C’est cette prise de conscience réciproque et partagée qui permettra de définir les critères et les enjeux communs, les spécificités et les zones de médiation ou de négociation nécessaires pour concilier les différents intérêts en jeu : ceux des citoyens, des usagers, des agents, des élus…

Ce type de démarche vise à construire ses propres outils d’évaluation.

Chaque acteur aura à travailler sur des grilles d’analyse et de questionnement collectifs, sur les pratiques de travail, sur l’appréciation des prestations et sur les effets induits.

Les pistes d’action proposées existent déjà et se développement dans la plupart des secteurs de la vie économique.

Ces démarches sont particulièrement présentes dans le secteur public et associatif, on les voit apparaître dans le soin, la psychiatrie, l’éducation, l’insertion et le travail social.

Il s’agit de démarches réflexives, de co production d’outils et  de critères.

Ce sont des démarches d’apprentissage qui se redéfinissent et s’améliorent à l’épreuve de la confrontation avec le travail réalisé.

Elles permettent de donner un retour sur les politiques engagées, voire d’entraîner leur modification ou l’améliorations des démarches mise en œuvre.

Quelques exemples pour illustrer

L’analyse de pratiques professionnelles et le retour d’expérience. Selon Wikipédia, il s’agit d’une méthode de formation ou de perfectionnement fondée sur l'analyse d'expériences professionnelles, récentes ou en cours, présentées par leurs auteurs dans le cadre d'un groupe composé de personnes exerçant la même profession. Elle est utilisée le plus souvent des métiers comportant une composante relationnelle prédominante, tels que médecins, enseignants ou travailleurs sociaux, et postule que l'expérience est source de construction de savoirs.
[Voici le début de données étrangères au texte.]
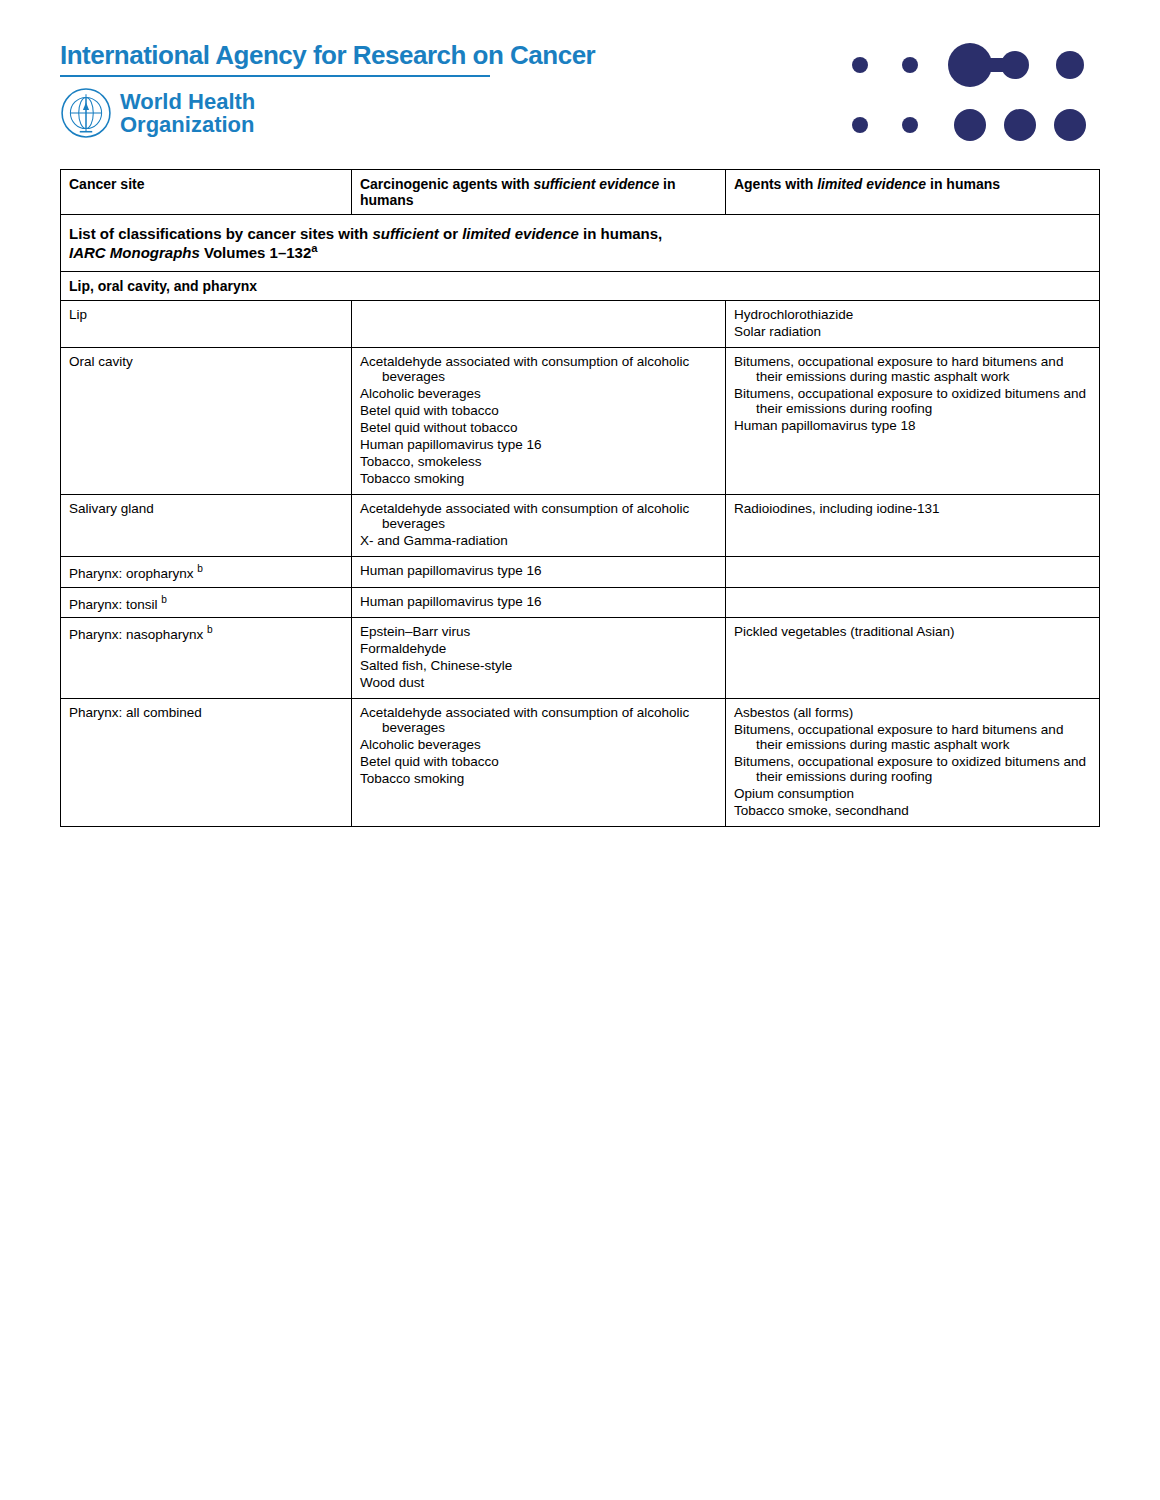International Agency for Research on Cancer
World Health
Organization
| List of classifications by cancer sites with sufficient or limited evidence in humans, IARC Monographs Volumes 1–132 a |
| Cancer site | Carcinogenic agents with sufficient evidence in humans | Agents with limited evidence in humans |
| Lip, oral cavity, and pharynx |
| Lip | | Hydrochlorothiazide Solar radiation |
| Oral cavity | Acetaldehyde associated with consumption of alcoholic beverages Alcoholic beverages Betel quid with tobacco Betel quid without tobacco Human papillomavirus type 16 Tobacco, smokeless Tobacco smoking | Bitumens, occupational exposure to hard bitumens and their emissions during mastic asphalt work Bitumens, occupational exposure to oxidized bitumens and their emissions during roofing Human papillomavirus type 18 |
| Salivary gland | Acetaldehyde associated with consumption of alcoholic beverages X- and Gamma-radiation | Radioiodines, including iodine-131 |
| Pharynx: oropharynx b | Human papillomavirus type 16 | |
| Pharynx: tonsil b | Human papillomavirus type 16 | |
| Pharynx: nasopharynx b | Epstein–Barr virus Formaldehyde Salted fish, Chinese-style Wood dust | Pickled vegetables (traditional Asian) |
| Pharynx: all combined | Acetaldehyde associated with consumption of alcoholic beverages Alcoholic beverages Betel quid with tobacco Tobacco smoking | Asbestos (all forms) Bitumens, occupational exposure to hard bitumens and their emissions during mastic asphalt work Bitumens, occupational exposure to oxidized bitumens and their emissions during roofing Opium consumption Tobacco smoke, secondhand |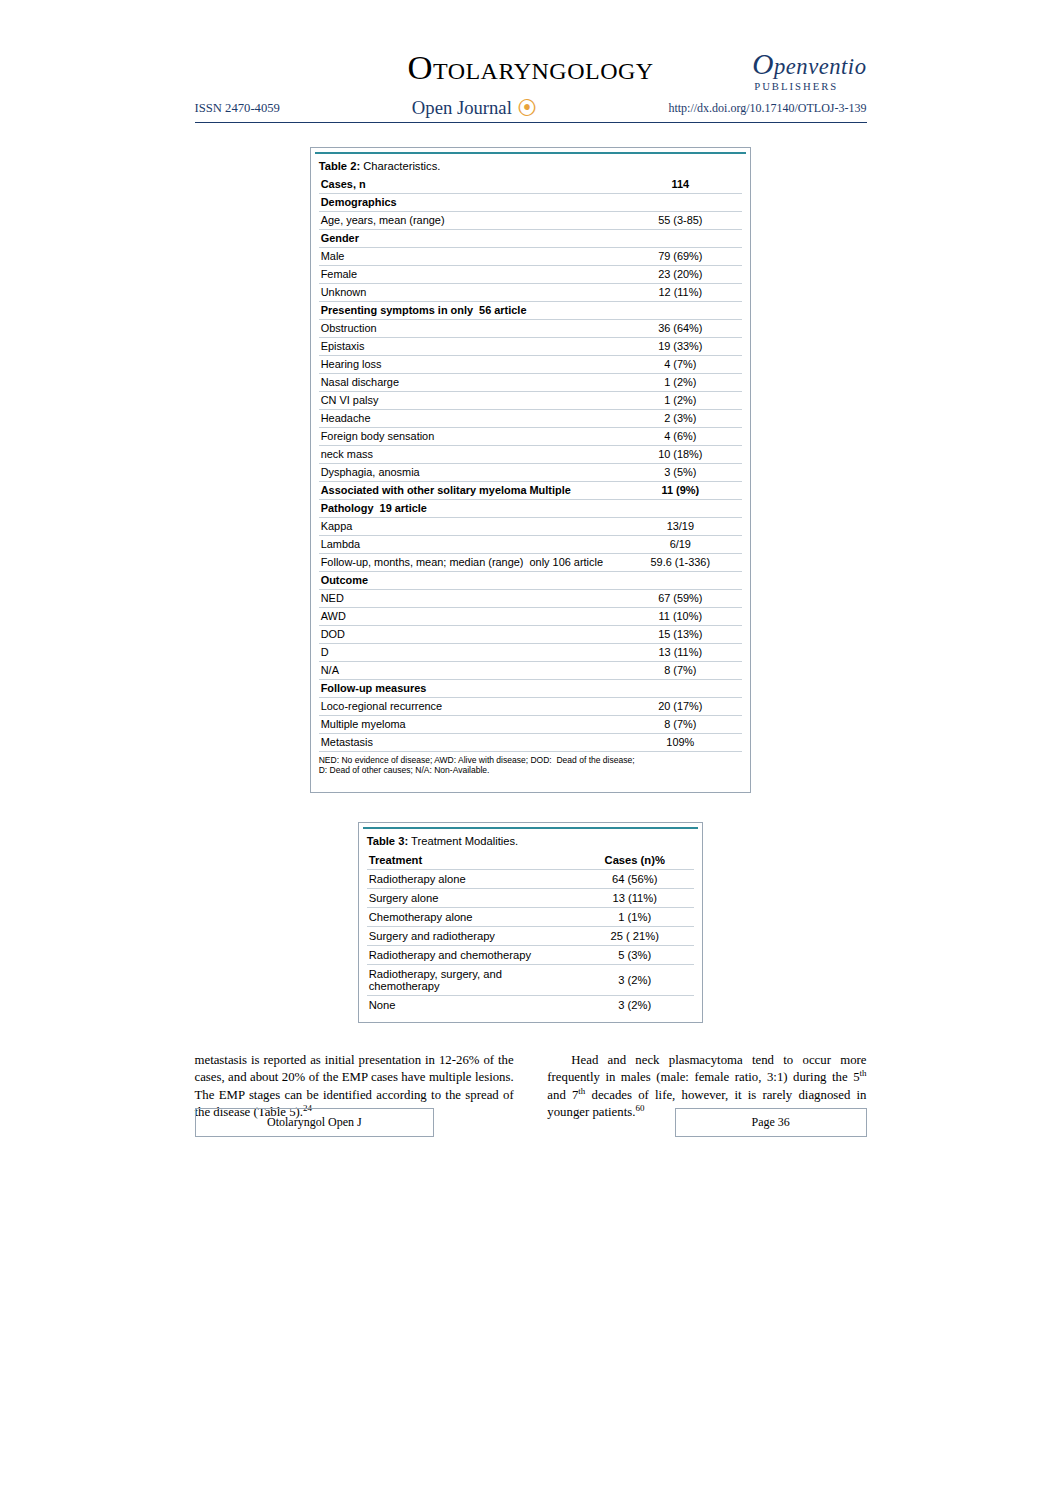Openventio
PUBLISHERS
Otolaryngology
ISSN 2470-4059
Open Journal ⦿
http://dx.doi.org/10.17140/OTLOJ-3-139
Table 2: Characteristics.
| Cases, n | 114 |
| Demographics | |
| Age, years, mean (range) | 55 (3-85) |
| Gender | |
| Male | 79 (69%) |
| Female | 23 (20%) |
| Unknown | 12 (11%) |
| Presenting symptoms in only 56 article | |
| Obstruction | 36 (64%) |
| Epistaxis | 19 (33%) |
| Hearing loss | 4 (7%) |
| Nasal discharge | 1 (2%) |
| CN VI palsy | 1 (2%) |
| Headache | 2 (3%) |
| Foreign body sensation | 4 (6%) |
| neck mass | 10 (18%) |
| Dysphagia, anosmia | 3 (5%) |
| Associated with other solitary myeloma Multiple | 11 (9%) |
| Pathology 19 article | |
| Kappa | 13/19 |
| Lambda | 6/19 |
| Follow-up, months, mean; median (range) only 106 article | 59.6 (1-336) |
| Outcome | |
| NED | 67 (59%) |
| AWD | 11 (10%) |
| DOD | 15 (13%) |
| D | 13 (11%) |
| N/A | 8 (7%) |
| Follow-up measures | |
| Loco-regional recurrence | 20 (17%) |
| Multiple myeloma | 8 (7%) |
| Metastasis | 109% |
NED: No evidence of disease; AWD: Alive with disease; DOD: Dead of the disease;
D: Dead of other causes; N/A: Non-Available.
Table 3: Treatment Modalities.
| Treatment | Cases (n)% |
| --- | --- |
| Radiotherapy alone | 64 (56%) |
| Surgery alone | 13 (11%) |
| Chemotherapy alone | 1 (1%) |
| Surgery and radiotherapy | 25 ( 21%) |
| Radiotherapy and chemotherapy | 5 (3%) |
| Radiotherapy, surgery, and chemotherapy | 3 (2%) |
| None | 3 (2%) |
metastasis is reported as initial presentation in 12-26% of the cases, and about 20% of the EMP cases have multiple lesions. The EMP stages can be identified according to the spread of the disease (Table 5).24
Head and neck plasmacytoma tend to occur more frequently in males (male: female ratio, 3:1) during the 5th and 7th decades of life, however, it is rarely diagnosed in younger patients.60
Otolaryngol Open J
Page 36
Le co-développement professionnel, selon C. Champagne et A. Payette est « une approche de développement pour des personnes qui croient pouvoir apprendre les unes des autres afin d’améliorer leur pratique. La réflexion effectuée, individuellement et en groupe, est favorisée par un exercice structuré de consultation qui porte sur des problématiques actuelles vécues par les participants...

L’évaluation ou la supervision par les pairs. Dans les disciplines scientifiques, cette pratique de l’évaluationdésigne l'activité collective des chercheurs qui jugent de façon critique les travaux d'autres chercheurs (leurs « pairs »). Ces évaluations peuvent porter sur une recherche précise soumise pour publication dans une revue scientifique ou destinée à être présentée à une conférence mais elles peuvent aussi couvrir l'ensemble des travaux du chercheur ou du groupe de chercheurs évalués. Source Wikipédia.
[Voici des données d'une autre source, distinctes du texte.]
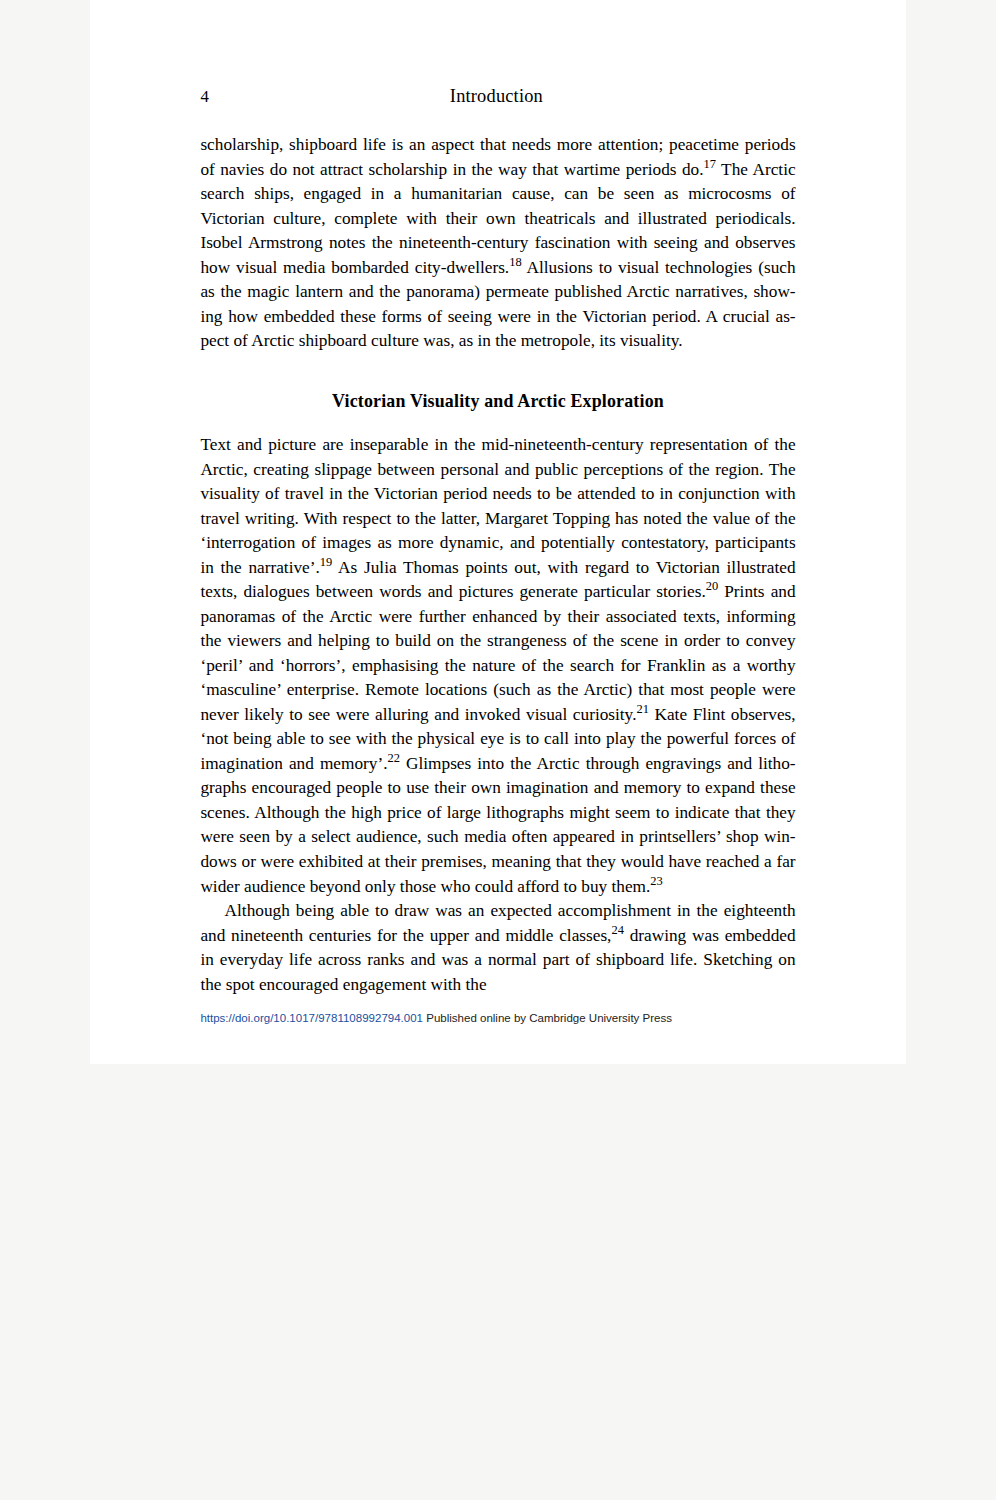4
Introduction
scholarship, shipboard life is an aspect that needs more attention; peacetime periods of navies do not attract scholarship in the way that wartime periods do.17 The Arctic search ships, engaged in a humanitarian cause, can be seen as microcosms of Victorian culture, complete with their own theatricals and illustrated periodicals. Isobel Armstrong notes the nineteenth-century fascination with seeing and observes how visual media bombarded city-dwellers.18 Allusions to visual technologies (such as the magic lantern and the panorama) permeate published Arctic narratives, showing how embedded these forms of seeing were in the Victorian period. A crucial aspect of Arctic shipboard culture was, as in the metropole, its visuality.
Victorian Visuality and Arctic Exploration
Text and picture are inseparable in the mid-nineteenth-century representation of the Arctic, creating slippage between personal and public perceptions of the region. The visuality of travel in the Victorian period needs to be attended to in conjunction with travel writing. With respect to the latter, Margaret Topping has noted the value of the ‘interrogation of images as more dynamic, and potentially contestatory, participants in the narrative’.19 As Julia Thomas points out, with regard to Victorian illustrated texts, dialogues between words and pictures generate particular stories.20 Prints and panoramas of the Arctic were further enhanced by their associated texts, informing the viewers and helping to build on the strangeness of the scene in order to convey ‘peril’ and ‘horrors’, emphasising the nature of the search for Franklin as a worthy ‘masculine’ enterprise. Remote locations (such as the Arctic) that most people were never likely to see were alluring and invoked visual curiosity.21 Kate Flint observes, ‘not being able to see with the physical eye is to call into play the powerful forces of imagination and memory’.22 Glimpses into the Arctic through engravings and lithographs encouraged people to use their own imagination and memory to expand these scenes. Although the high price of large lithographs might seem to indicate that they were seen by a select audience, such media often appeared in printsellers’ shop windows or were exhibited at their premises, meaning that they would have reached a far wider audience beyond only those who could afford to buy them.23
Although being able to draw was an expected accomplishment in the eighteenth and nineteenth centuries for the upper and middle classes,24 drawing was embedded in everyday life across ranks and was a normal part of shipboard life. Sketching on the spot encouraged engagement with the
https://doi.org/10.1017/9781108992794.001 Published online by Cambridge University Press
Le dernier exemple que je développerai ici et pour conclure ce chapitre porte sur l’évaluation partagée avec des débats entre professionnels et usagers ou citoyens.
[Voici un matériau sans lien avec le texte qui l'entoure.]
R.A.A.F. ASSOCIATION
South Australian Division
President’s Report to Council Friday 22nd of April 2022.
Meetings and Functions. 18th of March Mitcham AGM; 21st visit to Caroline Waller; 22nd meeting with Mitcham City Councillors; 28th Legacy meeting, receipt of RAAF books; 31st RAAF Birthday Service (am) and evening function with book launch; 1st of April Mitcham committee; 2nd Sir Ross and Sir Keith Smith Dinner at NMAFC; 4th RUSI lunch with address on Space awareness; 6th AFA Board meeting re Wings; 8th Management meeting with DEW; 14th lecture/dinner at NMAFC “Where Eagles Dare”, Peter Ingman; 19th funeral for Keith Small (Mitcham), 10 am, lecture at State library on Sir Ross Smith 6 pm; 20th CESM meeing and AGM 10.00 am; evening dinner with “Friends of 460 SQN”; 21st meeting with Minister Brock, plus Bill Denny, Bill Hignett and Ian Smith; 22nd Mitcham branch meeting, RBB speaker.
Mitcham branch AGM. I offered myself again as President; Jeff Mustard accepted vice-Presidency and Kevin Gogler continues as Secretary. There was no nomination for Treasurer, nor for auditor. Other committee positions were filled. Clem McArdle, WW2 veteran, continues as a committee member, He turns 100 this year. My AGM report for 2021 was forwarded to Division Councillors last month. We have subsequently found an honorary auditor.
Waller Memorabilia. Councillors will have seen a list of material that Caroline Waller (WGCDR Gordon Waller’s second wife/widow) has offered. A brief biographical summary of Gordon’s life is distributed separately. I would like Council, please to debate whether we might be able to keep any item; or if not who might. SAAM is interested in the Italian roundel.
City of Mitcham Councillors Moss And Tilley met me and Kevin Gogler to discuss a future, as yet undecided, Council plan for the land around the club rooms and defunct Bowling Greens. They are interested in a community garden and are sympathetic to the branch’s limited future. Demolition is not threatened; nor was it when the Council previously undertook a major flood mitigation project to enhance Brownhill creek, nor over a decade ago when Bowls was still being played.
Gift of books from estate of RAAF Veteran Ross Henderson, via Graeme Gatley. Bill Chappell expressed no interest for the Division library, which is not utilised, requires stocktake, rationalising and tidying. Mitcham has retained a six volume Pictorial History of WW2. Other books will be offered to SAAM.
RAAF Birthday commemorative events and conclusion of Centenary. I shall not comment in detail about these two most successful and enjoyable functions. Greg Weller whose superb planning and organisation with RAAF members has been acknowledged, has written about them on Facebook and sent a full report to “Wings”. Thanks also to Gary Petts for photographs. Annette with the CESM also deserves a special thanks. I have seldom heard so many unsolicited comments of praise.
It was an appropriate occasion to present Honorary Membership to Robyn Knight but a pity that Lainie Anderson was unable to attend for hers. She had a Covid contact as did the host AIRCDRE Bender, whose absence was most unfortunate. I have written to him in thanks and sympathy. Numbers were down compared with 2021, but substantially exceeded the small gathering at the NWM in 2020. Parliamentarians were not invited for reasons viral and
Je développerai davantage cette dernière proposition que j’ai eu l’occasion de mener avec Didier Giroud, auteur de l’ouvrage « Le diagnostic de la qualité, .

Cette méthode intègre la participation des usages dans le dispositif d’évaluation faisant suite à la loi 2002-2 qui fait de l’évaluation interne une obligation dans les établissements sociaux et médico-sociaux.

La démarche repose sur une idée simple : « la nécessité de croiser les regards des usagers et des professionnels pour proposer un véritable diagnostic partagé. » La démarche est à la fois « dialectique, contradictoire, mais aussi progressive et encadrée.» «Elle permet une expression riche et maîtrisée, et des débats parfois difficiles, mais nécessaires. »

Cette approche participative a été expérimentée depuis une dizaine d’années dans de nombreux établissements ou institutions (ARS, FNARS, Pôle Emploi, services de santé au travail…). Elle est, à mon sens, une des voies les plus pertinentes pour réinventer et co-construire le contrat social d’aujourd’hui.

En abordant la complexité du monde contemporain, en redéfinissant l’ambition autour du bien commun et du long terme, en se recentrant sur son absolue nécessité pour la collectivité en réaffirmant la solidarité avec les plus faibles, nous pourrons établir un véritable partenariat entre les acteurs de la société, qu’ils soient professionnels ou citoyens, usagers ou clients, patients ou soignants, élus ou électeurs.